Required action.
Exactly what is written in the records below should be returned, minus the images.

Body or hand keypoint data
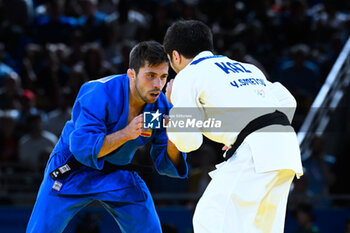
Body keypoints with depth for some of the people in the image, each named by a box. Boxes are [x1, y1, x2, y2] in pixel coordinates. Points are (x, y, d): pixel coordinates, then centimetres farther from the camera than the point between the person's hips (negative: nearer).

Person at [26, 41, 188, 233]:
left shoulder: (161, 106, -13)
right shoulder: (99, 94, -28)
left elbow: (166, 166, -11)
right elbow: (82, 148, -35)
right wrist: (125, 134, -43)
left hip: (118, 172, 4)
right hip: (73, 172, -4)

Solution to the exercise.
Body keypoints with depth for some of the people in the image, each named by a box. Boxes are [x1, y1, x2, y2] in pixel coordinates. Points are (x, y, d): pixel coordinates, then centimetres farther from the camera than the point between the person's hips (negative: nearer).

Person at [26, 41, 188, 233]:
left shoulder: (161, 106, -13)
right shoulder: (99, 94, -28)
left elbow: (166, 166, -11)
right elbow: (82, 148, -35)
right wrist: (125, 134, -43)
left hip: (118, 172, 4)
right hip: (73, 172, -4)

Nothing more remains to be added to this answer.